I have a method but it assumes T and S are bounded stopping times. So let T and S be bounded stopping times. In Jacod and Protter, the theory is for Discrete time martingales and so T and S take on non negative integer values. (Note: All random variable equalities and inequalities are almost sure ones).
Let $M_t = E[Y|F_t]$
Then we need to show $ E[M_T|F_S] = M_{S\wedge T}$
Let $A= \{\omega : S(w) \leq T(\omega)\}$ $ T_1 = T\vee S$ $ T_2 = T \wedge S $ Note that $T_1$ and $T_2$ are stopping times. And $A \in F_S \cap F_T$. These are all exercises in Jacod and Protter.
$\therefore M_{S \wedge T} = M_S1_A + M_T1_{A^C}$
Now $E[M_T|F_S] = E[M_T 1_A + M_T1_{A^C}|F_S]$.
$E[M_T 1_A|F_S] = E[M_{T_1}1_A|F_S] = E[M_{T_1}|F_S]1_A$
But $T_1\geq S$. By Doob's Optional Sampling Theorem, and since $T, S, T_1$ and $T_2$ are bounded stopping times, $E[M_{T_1}|F_S]1_A = M_S1_A \quad (1)$
Similarly $E[M_T1_{A^C}|F_S]=E[M_{T_2}1_{A^C}|F_S]=E[M_{T_2}|F_S]1_{A^C}$
But $T_2 \leq S$. Therefore $F_{T_2} \subseteq F_S$.

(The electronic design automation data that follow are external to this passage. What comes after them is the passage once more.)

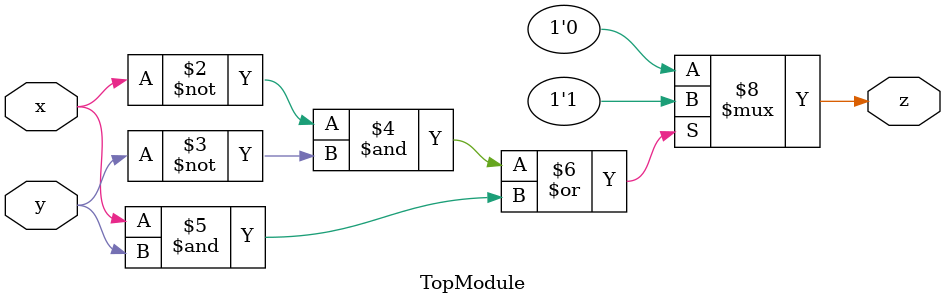
<source format=sv>

module TopModule (
  input x,
  input y,
  output reg z
);

always @(*) begin
    if ((~x & ~y) | (x & y))
        z = 1;
    else
        z = 0;
end

endmodule

// VERILOG-EVAL: errant inclusion of module definition

</source>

$\Rightarrow E[M_T1_{A^C}|F_S] = M_{T_2}1_{A^C} = M_T1_{A^C} \quad (2)$
From (1) and (2)
$E[M_T|F_S] = M_S1_A + M_T1_{A^C} = M_{S \wedge T} $
You can interchange T and S and the proof goes through with the corresponding changes. As for the unbounded case, a limiting argument would be required. See if you can get it using the above, replacing T and S with $T\wedge N$ and $S \wedge N$, letting N go to $\infty$. Be careful though.

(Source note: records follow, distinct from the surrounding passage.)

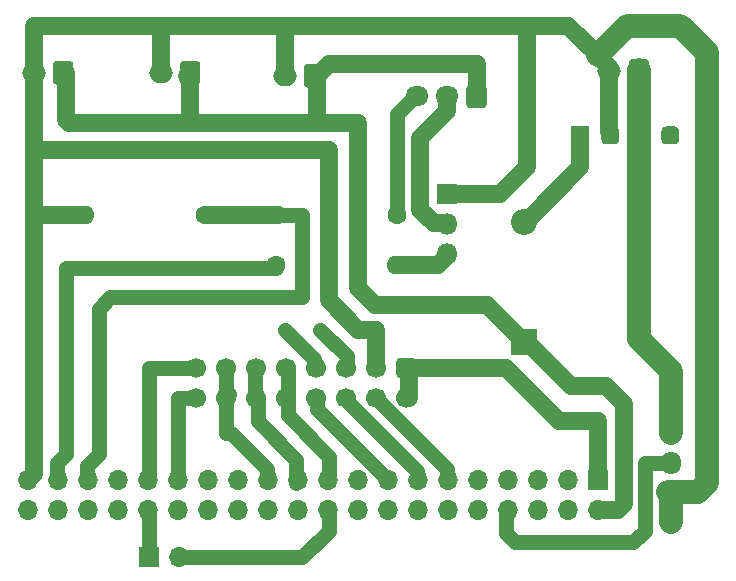
<source format=gbr>
%TF.GenerationSoftware,KiCad,Pcbnew,(5.1.8-0-10_14)*%
%TF.CreationDate,2021-07-25T13:55:07-04:00*%
%TF.ProjectId,Test,54657374-2e6b-4696-9361-645f70636258,rev?*%
%TF.SameCoordinates,PX9b0780PY44cb540*%
%TF.FileFunction,Copper,L2,Bot*%
%TF.FilePolarity,Positive*%
%FSLAX46Y46*%
G04 Gerber Fmt 4.6, Leading zero omitted, Abs format (unit mm)*
G04 Created by KiCad (PCBNEW (5.1.8-0-10_14)) date 2021-07-25 13:55:07*
%MOMM*%
%LPD*%
G01*
G04 APERTURE LIST*
%TA.AperFunction,ComponentPad*%
%ADD10O,1.700000X1.700000*%
%TD*%
%TA.AperFunction,ComponentPad*%
%ADD11R,1.700000X1.700000*%
%TD*%
%TA.AperFunction,ComponentPad*%
%ADD12O,1.600000X1.600000*%
%TD*%
%TA.AperFunction,ComponentPad*%
%ADD13C,1.600000*%
%TD*%
%TA.AperFunction,ComponentPad*%
%ADD14O,2.000000X1.700000*%
%TD*%
%TA.AperFunction,ComponentPad*%
%ADD15O,1.700000X1.950000*%
%TD*%
%TA.AperFunction,ComponentPad*%
%ADD16O,1.950000X1.700000*%
%TD*%
%TA.AperFunction,ComponentPad*%
%ADD17C,1.700000*%
%TD*%
%TA.AperFunction,ComponentPad*%
%ADD18R,1.524000X1.524000*%
%TD*%
%TA.AperFunction,ComponentPad*%
%ADD19O,1.800000X1.800000*%
%TD*%
%TA.AperFunction,ComponentPad*%
%ADD20R,1.800000X1.800000*%
%TD*%
%TA.AperFunction,ComponentPad*%
%ADD21O,2.200000X2.200000*%
%TD*%
%TA.AperFunction,ComponentPad*%
%ADD22R,2.200000X2.200000*%
%TD*%
%TA.AperFunction,ViaPad*%
%ADD23C,0.800000*%
%TD*%
%TA.AperFunction,Conductor*%
%ADD24C,1.500000*%
%TD*%
%TA.AperFunction,Conductor*%
%ADD25C,2.000000*%
%TD*%
%TA.AperFunction,Conductor*%
%ADD26C,1.250000*%
%TD*%
G04 APERTURE END LIST*
D10*
%TO.P,J9,2*%
%TO.N,GND*%
X15790000Y2250000D03*
D11*
%TO.P,J9,1*%
%TO.N,Buzzer*%
X13250000Y2250000D03*
%TD*%
D12*
%TO.P,R2,2*%
%TO.N,GND*%
X7840000Y31250000D03*
D13*
%TO.P,R2,1*%
%TO.N,ZProbe3V3*%
X18000000Y31250000D03*
%TD*%
D12*
%TO.P,R1,2*%
%TO.N,ZProbe3V3*%
X24090000Y31250000D03*
D13*
%TO.P,R1,1*%
%TO.N,ZProbeIn*%
X34250000Y31250000D03*
%TD*%
D14*
%TO.P,J8,2*%
%TO.N,GND*%
X14250000Y43250000D03*
%TO.P,J8,1*%
%TO.N,+5V*%
%TA.AperFunction,ComponentPad*%
G36*
G01*
X17600000Y44000000D02*
X17600000Y42500000D01*
G75*
G02*
X17350000Y42250000I-250000J0D01*
G01*
X16150000Y42250000D01*
G75*
G02*
X15900000Y42500000I0J250000D01*
G01*
X15900000Y44000000D01*
G75*
G02*
X16150000Y44250000I250000J0D01*
G01*
X17350000Y44250000D01*
G75*
G02*
X17600000Y44000000I0J-250000D01*
G01*
G37*
%TD.AperFunction*%
%TD*%
D15*
%TO.P,J7,5*%
%TO.N,GND*%
X57500000Y5250000D03*
%TO.P,J7,4*%
X57500000Y7750000D03*
%TO.P,J7,3*%
%TO.N,UVControl*%
X57500000Y10250000D03*
%TO.P,J7,2*%
%TO.N,+24V*%
X57500000Y12750000D03*
%TO.P,J7,1*%
%TA.AperFunction,ComponentPad*%
G36*
G01*
X56775000Y16100000D02*
X58225000Y16100000D01*
G75*
G02*
X58475000Y15850000I0J-250000D01*
G01*
X58475000Y14650000D01*
G75*
G02*
X58225000Y14400000I-250000J0D01*
G01*
X56775000Y14400000D01*
G75*
G02*
X56525000Y14650000I0J250000D01*
G01*
X56525000Y15850000D01*
G75*
G02*
X56775000Y16100000I250000J0D01*
G01*
G37*
%TD.AperFunction*%
%TD*%
D16*
%TO.P,J5,3*%
%TO.N,ZProbeIn*%
X36000000Y41250000D03*
%TO.P,J5,2*%
%TO.N,LaserGnd*%
X38500000Y41250000D03*
%TO.P,J5,1*%
%TO.N,+5V*%
%TA.AperFunction,ComponentPad*%
G36*
G01*
X41850000Y41975000D02*
X41850000Y40525000D01*
G75*
G02*
X41600000Y40275000I-250000J0D01*
G01*
X40400000Y40275000D01*
G75*
G02*
X40150000Y40525000I0J250000D01*
G01*
X40150000Y41975000D01*
G75*
G02*
X40400000Y42225000I250000J0D01*
G01*
X41600000Y42225000D01*
G75*
G02*
X41850000Y41975000I0J-250000D01*
G01*
G37*
%TD.AperFunction*%
%TD*%
D17*
%TO.P,J6,16*%
%TO.N,T_IRQ*%
X17288000Y15710000D03*
%TO.P,J6,14*%
%TO.N,SLCK*%
X19828000Y15710000D03*
%TO.P,J6,12*%
%TO.N,MISO*%
X22368000Y15710000D03*
%TO.P,J6,10*%
%TO.N,MOSI*%
X24908000Y15710000D03*
%TO.P,J6,8*%
%TO.N,RESET*%
X27448000Y15710000D03*
%TO.P,J6,6*%
%TO.N,DC*%
X29988000Y15710000D03*
%TO.P,J6,4*%
%TO.N,CS*%
X32528000Y15710000D03*
%TO.P,J6,2*%
%TO.N,+3V3*%
X35068000Y15710000D03*
%TO.P,J6,15*%
%TO.N,T_CS*%
X17288000Y18250000D03*
%TO.P,J6,13*%
%TO.N,SLCK*%
X19828000Y18250000D03*
%TO.P,J6,11*%
%TO.N,MISO*%
X22368000Y18250000D03*
%TO.P,J6,9*%
%TO.N,MOSI*%
X24908000Y18250000D03*
%TO.P,J6,7*%
%TO.N,SDA*%
X27448000Y18250000D03*
%TO.P,J6,5*%
%TO.N,SCL*%
X29988000Y18250000D03*
%TO.P,J6,3*%
%TO.N,GND*%
X32528000Y18250000D03*
%TO.P,J6,1*%
%TO.N,+3V3*%
%TA.AperFunction,ComponentPad*%
G36*
G01*
X34468000Y19100000D02*
X35668000Y19100000D01*
G75*
G02*
X35918000Y18850000I0J-250000D01*
G01*
X35918000Y17650000D01*
G75*
G02*
X35668000Y17400000I-250000J0D01*
G01*
X34468000Y17400000D01*
G75*
G02*
X34218000Y17650000I0J250000D01*
G01*
X34218000Y18850000D01*
G75*
G02*
X34468000Y19100000I250000J0D01*
G01*
G37*
%TD.AperFunction*%
%TD*%
D10*
%TO.P,J1,40*%
%TO.N,Net-(J1-Pad40)*%
X2990000Y6210000D03*
%TO.P,J1,39*%
%TO.N,GND*%
X2990000Y8750000D03*
%TO.P,J1,38*%
%TO.N,Net-(J1-Pad38)*%
X5530000Y6210000D03*
%TO.P,J1,37*%
%TO.N,LaserControl*%
X5530000Y8750000D03*
%TO.P,J1,36*%
%TO.N,Net-(J1-Pad36)*%
X8070000Y6210000D03*
%TO.P,J1,35*%
%TO.N,ZProbe3V3*%
X8070000Y8750000D03*
%TO.P,J1,34*%
%TO.N,Net-(J1-Pad34)*%
X10610000Y6210000D03*
%TO.P,J1,33*%
%TO.N,Net-(J1-Pad33)*%
X10610000Y8750000D03*
%TO.P,J1,32*%
%TO.N,Buzzer*%
X13150000Y6210000D03*
%TO.P,J1,31*%
%TO.N,T_CS*%
X13150000Y8750000D03*
%TO.P,J1,30*%
%TO.N,Net-(J1-Pad30)*%
X15690000Y6210000D03*
%TO.P,J1,29*%
%TO.N,T_IRQ*%
X15690000Y8750000D03*
%TO.P,J1,28*%
%TO.N,Net-(J1-Pad28)*%
X18230000Y6210000D03*
%TO.P,J1,27*%
%TO.N,Net-(J1-Pad27)*%
X18230000Y8750000D03*
%TO.P,J1,26*%
%TO.N,Net-(J1-Pad26)*%
X20770000Y6210000D03*
%TO.P,J1,25*%
%TO.N,Net-(J1-Pad25)*%
X20770000Y8750000D03*
%TO.P,J1,24*%
%TO.N,Net-(J1-Pad24)*%
X23310000Y6210000D03*
%TO.P,J1,23*%
%TO.N,SLCK*%
X23310000Y8750000D03*
%TO.P,J1,22*%
%TO.N,Net-(J1-Pad22)*%
X25850000Y6210000D03*
%TO.P,J1,21*%
%TO.N,MISO*%
X25850000Y8750000D03*
%TO.P,J1,20*%
%TO.N,GND*%
X28390000Y6210000D03*
%TO.P,J1,19*%
%TO.N,MOSI*%
X28390000Y8750000D03*
%TO.P,J1,18*%
%TO.N,Net-(J1-Pad18)*%
X30930000Y6210000D03*
%TO.P,J1,17*%
%TO.N,Net-(J1-Pad17)*%
X30930000Y8750000D03*
%TO.P,J1,16*%
%TO.N,Net-(J1-Pad16)*%
X33470000Y6210000D03*
%TO.P,J1,15*%
%TO.N,RESET*%
X33470000Y8750000D03*
%TO.P,J1,14*%
%TO.N,Net-(J1-Pad14)*%
X36010000Y6210000D03*
%TO.P,J1,13*%
%TO.N,DC*%
X36010000Y8750000D03*
%TO.P,J1,12*%
%TO.N,Net-(J1-Pad12)*%
X38550000Y6210000D03*
%TO.P,J1,11*%
%TO.N,CS*%
X38550000Y8750000D03*
%TO.P,J1,10*%
%TO.N,Net-(J1-Pad10)*%
X41090000Y6210000D03*
%TO.P,J1,9*%
%TO.N,Net-(J1-Pad9)*%
X41090000Y8750000D03*
%TO.P,J1,8*%
%TO.N,UVControl*%
X43630000Y6210000D03*
%TO.P,J1,7*%
%TO.N,Net-(J1-Pad7)*%
X43630000Y8750000D03*
%TO.P,J1,6*%
%TO.N,Net-(J1-Pad6)*%
X46170000Y6210000D03*
%TO.P,J1,5*%
%TO.N,SCL*%
X46170000Y8750000D03*
%TO.P,J1,4*%
%TO.N,Net-(J1-Pad4)*%
X48710000Y6210000D03*
%TO.P,J1,3*%
%TO.N,SDA*%
X48710000Y8750000D03*
%TO.P,J1,2*%
%TO.N,+5V*%
X51250000Y6210000D03*
D11*
%TO.P,J1,1*%
%TO.N,+3V3*%
X51250000Y8750000D03*
%TD*%
D14*
%TO.P,J3,2*%
%TO.N,GND*%
X24750000Y43000000D03*
%TO.P,J3,1*%
%TO.N,+5V*%
%TA.AperFunction,ComponentPad*%
G36*
G01*
X28100000Y43750000D02*
X28100000Y42250000D01*
G75*
G02*
X27850000Y42000000I-250000J0D01*
G01*
X26650000Y42000000D01*
G75*
G02*
X26400000Y42250000I0J250000D01*
G01*
X26400000Y43750000D01*
G75*
G02*
X26650000Y44000000I250000J0D01*
G01*
X27850000Y44000000D01*
G75*
G02*
X28100000Y43750000I0J-250000D01*
G01*
G37*
%TD.AperFunction*%
%TD*%
%TO.P,U1,4*%
%TO.N,Net-(U1-Pad4)*%
%TA.AperFunction,ComponentPad*%
G36*
G01*
X56648000Y37569000D02*
X56648000Y38331000D01*
G75*
G02*
X57029000Y38712000I381000J0D01*
G01*
X57791000Y38712000D01*
G75*
G02*
X58172000Y38331000I0J-381000D01*
G01*
X58172000Y37569000D01*
G75*
G02*
X57791000Y37188000I-381000J0D01*
G01*
X57029000Y37188000D01*
G75*
G02*
X56648000Y37569000I0J381000D01*
G01*
G37*
%TD.AperFunction*%
%TO.P,U1,3*%
%TO.N,+24V*%
%TA.AperFunction,ComponentPad*%
G36*
G01*
X54108000Y37569000D02*
X54108000Y38331000D01*
G75*
G02*
X54489000Y38712000I381000J0D01*
G01*
X55251000Y38712000D01*
G75*
G02*
X55632000Y38331000I0J-381000D01*
G01*
X55632000Y37569000D01*
G75*
G02*
X55251000Y37188000I-381000J0D01*
G01*
X54489000Y37188000D01*
G75*
G02*
X54108000Y37569000I0J381000D01*
G01*
G37*
%TD.AperFunction*%
%TO.P,U1,2*%
%TO.N,GND*%
%TA.AperFunction,ComponentPad*%
G36*
G01*
X51568000Y37569000D02*
X51568000Y38331000D01*
G75*
G02*
X51949000Y38712000I381000J0D01*
G01*
X52711000Y38712000D01*
G75*
G02*
X53092000Y38331000I0J-381000D01*
G01*
X53092000Y37569000D01*
G75*
G02*
X52711000Y37188000I-381000J0D01*
G01*
X51949000Y37188000D01*
G75*
G02*
X51568000Y37569000I0J381000D01*
G01*
G37*
%TD.AperFunction*%
D18*
%TO.P,U1,1*%
%TO.N,Net-(D1-Pad2)*%
X49790000Y37950000D03*
%TD*%
D19*
%TO.P,Q1,3*%
%TO.N,Net-(Q1-Pad3)*%
X38500000Y27920000D03*
%TO.P,Q1,2*%
%TO.N,LaserGnd*%
X38500000Y30460000D03*
D20*
%TO.P,Q1,1*%
%TO.N,GND*%
X38500000Y33000000D03*
%TD*%
D21*
%TO.P,D1,2*%
%TO.N,Net-(D1-Pad2)*%
X45000000Y30660000D03*
D22*
%TO.P,D1,1*%
%TO.N,+5V*%
X45000000Y20500000D03*
%TD*%
%TO.P,J2,1*%
%TO.N,+24V*%
%TA.AperFunction,ComponentPad*%
G36*
G01*
X55600000Y44166000D02*
X55600000Y42666000D01*
G75*
G02*
X55350000Y42416000I-250000J0D01*
G01*
X54150000Y42416000D01*
G75*
G02*
X53900000Y42666000I0J250000D01*
G01*
X53900000Y44166000D01*
G75*
G02*
X54150000Y44416000I250000J0D01*
G01*
X55350000Y44416000D01*
G75*
G02*
X55600000Y44166000I0J-250000D01*
G01*
G37*
%TD.AperFunction*%
D14*
%TO.P,J2,2*%
%TO.N,GND*%
X52250000Y43416000D03*
%TD*%
%TO.P,J4,2*%
%TO.N,GND*%
X3500000Y43250000D03*
%TO.P,J4,1*%
%TO.N,+5V*%
%TA.AperFunction,ComponentPad*%
G36*
G01*
X6850000Y44000000D02*
X6850000Y42500000D01*
G75*
G02*
X6600000Y42250000I-250000J0D01*
G01*
X5400000Y42250000D01*
G75*
G02*
X5150000Y42500000I0J250000D01*
G01*
X5150000Y44000000D01*
G75*
G02*
X5400000Y44250000I250000J0D01*
G01*
X6600000Y44250000D01*
G75*
G02*
X6850000Y44000000I0J-250000D01*
G01*
G37*
%TD.AperFunction*%
%TD*%
D13*
%TO.P,R3,1*%
%TO.N,LaserControl*%
X24000000Y27000000D03*
D12*
%TO.P,R3,2*%
%TO.N,Net-(Q1-Pad3)*%
X34160000Y27000000D03*
%TD*%
D23*
%TO.N,SCL*%
X27750000Y21500000D03*
%TO.N,SDA*%
X24750000Y21500000D03*
%TD*%
D24*
%TO.N,GND*%
X14250000Y43500000D02*
X14250000Y47250000D01*
X14250000Y47250000D02*
X25000000Y47250000D01*
X3500000Y43250000D02*
X3500000Y47250000D01*
X3500000Y47250000D02*
X14250000Y47250000D01*
X24750000Y47000000D02*
X25000000Y47250000D01*
X24750000Y43250000D02*
X24750000Y47000000D01*
X3500000Y31250000D02*
X7750000Y31250000D01*
X3500000Y31250000D02*
X3500000Y37000000D01*
X3500000Y37000000D02*
X3500000Y43250000D01*
X52250000Y43250000D02*
X52250000Y38250000D01*
X52250000Y43500000D02*
X52250000Y43760000D01*
X38750000Y33000000D02*
X43000000Y33000000D01*
X45274000Y35274000D02*
X45274000Y47226000D01*
X43000000Y33000000D02*
X45274000Y35274000D01*
X3750000Y36750000D02*
X3500000Y37000000D01*
X28500000Y36750000D02*
X3750000Y36750000D01*
X28500000Y24000000D02*
X28500000Y36750000D01*
X32500000Y18250000D02*
X32500000Y21500000D01*
X31000000Y21500000D02*
X28500000Y24000000D01*
X32500000Y21500000D02*
X31000000Y21500000D01*
X3500000Y9250000D02*
X3000000Y8750000D01*
X3500000Y31250000D02*
X3500000Y9250000D01*
D25*
X57500000Y7750000D02*
X57500000Y5250000D01*
D24*
X52250000Y43760000D02*
X51255000Y44755000D01*
D25*
X59750000Y7750000D02*
X57250000Y7750000D01*
X60500000Y8500000D02*
X59750000Y7750000D01*
X51255000Y44755000D02*
X53750000Y47250000D01*
X60500000Y8500000D02*
X60500000Y45000000D01*
X60500000Y45000000D02*
X58250000Y47250000D01*
X53750000Y47250000D02*
X58250000Y47250000D01*
D24*
X48784000Y47226000D02*
X51255000Y44755000D01*
X48760000Y47250000D02*
X48784000Y47226000D01*
X25000000Y47250000D02*
X48760000Y47250000D01*
D26*
X15750000Y2250000D02*
X26250000Y2250000D01*
X26250000Y2250000D02*
X28500000Y4500000D01*
X28500000Y6000000D02*
X28500000Y4500000D01*
D24*
%TO.N,+5V*%
X27500000Y39000000D02*
X27500000Y42500000D01*
X27500000Y39000000D02*
X16750000Y39000000D01*
X16750000Y42750000D02*
X16500000Y43000000D01*
X16750000Y39000000D02*
X16750000Y42750000D01*
X16750000Y39000000D02*
X6500000Y39000000D01*
X6250000Y39250000D02*
X6250000Y43250000D01*
X6500000Y39000000D02*
X6250000Y39250000D01*
X41000000Y41250000D02*
X41000000Y44000000D01*
X28500000Y44000000D02*
X27250000Y42750000D01*
X41000000Y44000000D02*
X28500000Y44000000D01*
X31000000Y25000000D02*
X32375000Y23625000D01*
X31000000Y39000000D02*
X31000000Y25000000D01*
X27500000Y39000000D02*
X31000000Y39000000D01*
X32375000Y23625000D02*
X41875000Y23625000D01*
X41875000Y23625000D02*
X45000000Y20500000D01*
D26*
X51250000Y6250000D02*
X52025002Y6250000D01*
D24*
X49000000Y16750000D02*
X45000000Y20750000D01*
X53500000Y15250000D02*
X52000000Y16750000D01*
X51500000Y6250000D02*
X53000000Y6250000D01*
X53500000Y6750000D02*
X53500000Y15250000D01*
X52000000Y16750000D02*
X49000000Y16750000D01*
X53000000Y6250000D02*
X53500000Y6750000D01*
%TO.N,Net-(D1-Pad2)*%
X49750000Y35250000D02*
X49750000Y37750000D01*
X45500000Y31000000D02*
X49750000Y35250000D01*
X45250000Y31000000D02*
X45500000Y31000000D01*
%TO.N,Net-(Q1-Pad3)*%
X37750000Y27000000D02*
X38500000Y27750000D01*
X34250000Y27000000D02*
X37750000Y27000000D01*
D26*
%TO.N,SLCK*%
X19828000Y16238000D02*
X20014081Y16051919D01*
X19750000Y12750000D02*
X19750000Y18250000D01*
X19750000Y12750000D02*
X20250000Y12750000D01*
X23250000Y9750000D02*
X23250000Y8750000D01*
X20250000Y12750000D02*
X23250000Y9750000D01*
%TO.N,MOSI*%
X25000000Y18250000D02*
X25000000Y15500000D01*
X25000000Y15750000D02*
X25000000Y14250000D01*
X28500000Y10750000D02*
X28500000Y8750000D01*
X25000000Y14250000D02*
X28500000Y10750000D01*
%TO.N,MISO*%
X22250000Y16000000D02*
X22500000Y15750000D01*
X22250000Y18250000D02*
X22250000Y16000000D01*
X22500000Y15750000D02*
X22500000Y13750000D01*
X25750000Y10500000D02*
X25750000Y8500000D01*
X22500000Y13750000D02*
X25750000Y10500000D01*
%TO.N,T_IRQ*%
X15750000Y9000000D02*
X15750000Y15750000D01*
X15750000Y15750000D02*
X17250000Y15750000D01*
%TO.N,RESET*%
X27500000Y14750000D02*
X33500000Y8750000D01*
X27500000Y15750000D02*
X27500000Y14750000D01*
%TO.N,DC*%
X30000000Y15500000D02*
X36000000Y9500000D01*
X30000000Y15750000D02*
X30000000Y15500000D01*
X36000000Y8750000D02*
X36000000Y9500000D01*
%TO.N,CS*%
X32500000Y15750000D02*
X32500000Y15724998D01*
X38500000Y9000000D02*
X38500000Y8750000D01*
X32500000Y15750000D02*
X38500000Y9750000D01*
X38500000Y9750000D02*
X38500000Y8750000D01*
D24*
%TO.N,+3V3*%
X43500000Y18250000D02*
X35250000Y18250000D01*
X48000000Y13750000D02*
X43500000Y18250000D01*
X51250000Y13750000D02*
X48000000Y13750000D01*
X51250000Y8750000D02*
X51250000Y13750000D01*
X35250000Y18250000D02*
X35250000Y15750000D01*
D26*
%TO.N,T_CS*%
X13250000Y9000000D02*
X13250000Y18250000D01*
X13250000Y18250000D02*
X17000000Y18250000D01*
%TO.N,LaserControl*%
X24000000Y26750000D02*
X6250000Y26750000D01*
X6250000Y26750000D02*
X6250000Y11000000D01*
X5500000Y10250000D02*
X5500000Y8750000D01*
X6250000Y11000000D02*
X5500000Y10250000D01*
%TO.N,UVControl*%
X57500000Y10250000D02*
X55250000Y10250000D01*
X55250000Y10250000D02*
X55250000Y4500000D01*
X55250000Y4500000D02*
X54250000Y3500000D01*
X54250000Y3500000D02*
X44250000Y3500000D01*
X43500000Y4250000D02*
X43500000Y6250000D01*
X44250000Y3500000D02*
X43500000Y4250000D01*
D24*
%TO.N,ZProbe3V3*%
X24000000Y31250000D02*
X18000000Y31250000D01*
D26*
X24000000Y31250000D02*
X26250000Y31250000D01*
X10000000Y24250000D02*
X26250000Y24250000D01*
X9000000Y23250000D02*
X10000000Y24250000D01*
X26250000Y31250000D02*
X26250000Y24250000D01*
X9000000Y23250000D02*
X9000000Y11000000D01*
X8000000Y10000000D02*
X8000000Y8750000D01*
X9000000Y11000000D02*
X8000000Y10000000D01*
%TO.N,SCL*%
X30000000Y18500000D02*
X30000000Y19250000D01*
X30000000Y19250000D02*
X27750000Y21500000D01*
X27750000Y21500000D02*
X27750000Y21500000D01*
%TO.N,SDA*%
X27250000Y18500000D02*
X27250000Y19000000D01*
X27250000Y19000000D02*
X24750000Y21500000D01*
X24750000Y21500000D02*
X24750000Y21500000D01*
D25*
%TO.N,+24V*%
X54750000Y37750000D02*
X54750000Y20750000D01*
X57500000Y12750000D02*
X57500000Y15250000D01*
X57500000Y18000000D02*
X54750000Y20750000D01*
X57500000Y15250000D02*
X57500000Y18000000D01*
X54750000Y43500000D02*
X54750000Y38000000D01*
D26*
%TO.N,ZProbeIn*%
X34250000Y39750000D02*
X35750000Y41250000D01*
X34250000Y31250000D02*
X34250000Y39750000D01*
D24*
%TO.N,LaserGnd*%
X37399998Y30500000D02*
X36250000Y31649998D01*
X38500000Y30500000D02*
X37399998Y30500000D01*
X36250000Y31649998D02*
X36250000Y37750000D01*
X38500000Y40000000D02*
X38500000Y41250000D01*
X36250000Y37750000D02*
X38500000Y40000000D01*
D26*
%TO.N,Buzzer*%
X13250000Y6250000D02*
X13250000Y2250000D01*
%TD*%
M02*

</source>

Also in "Stochastic Processes" by Richard Bass, the above is true even in the continuous time case.
Edit: Finally proved it for the unbounded case. But had to resort to Doob's Martingale convergence and Levy's zero one law, both available on Wiki.
Let T and S be two stopping times not necessarily bounded. Consider $ T_n = T\wedge n $ $S_n = S\wedge n$ Now $T_n$ and $S_n$ are bounded stopping times. Moreover $T_n \uparrow T$ and $S_n \uparrow S$. Consider the following: $E[M_{T_n}|F_{S_m}] = M_{T_n \wedge S_m} \quad (3)$ which is what we proved before. Now let us fix m. Let $T_n\wedge S_m = U_n$ and $T\wedge S_m = U$. Note $U_n \uparrow U$.
Claim: $M_{U_n}$ is a discrete martingale wrt $F_{U_n}$. And it satisfies the condition for Doob's martingale convergence.
Proof: Since $E[M_{U_n}] = E[M_0] = E[Y] < \infty$, and $E[M_{U_k}|F_{U_m}] = M_{U_m}$ if $m by Doobs OST and $\sup_{n \geq 1}E[M_{U_n}] = \sup_{n \geq 1}E[Y] <\infty$, the claim is proved.
Therefore $\lim_{n \rightarrow \infty} M_{U_n} = M_U$ Applying this to (3), we get $\lim_{n \rightarrow \infty} E[M_{T_n}|F_{S_m}] = \lim_{n \rightarrow \infty}M_{T_n \wedge S_m} = M_{T\wedge S_m}\quad (4)$
Now by the same logic, $M_{T_n} \rightarrow M_T$ and $\sup_{n \geq 1} E[M_{T_n}] = E[Y] < \infty $. By Conditional DCT, $\lim_{n \rightarrow \infty} E[M_{T_n}|F_{S_m}] = E[M_T|F_{S_m}] \quad (5) $ By (4) and (5) $E[M_T|F_{S_m}] = M_{T\wedge S_m}$ Now let $m \rightarrow \infty$. The RHS goes to $M_{T\wedge S}$ by Martingale convergence. Now Le'vy's conditional convergence (aka his zero-one law) states that if $X \in L^1$ and $F_m$ is a filtration then $E[X|F_m] \rightarrow E[X|F_\infty] = X$. Using this, we get $ E[M_T|F_{S_m}] \rightarrow E[M_T|F_{S_\infty}] = E[M_T|F_S]$
QED
Note: Le'vy's zero one law is a corollary of Doob's martingale convergence. So we as good as used that only and conditional DCT.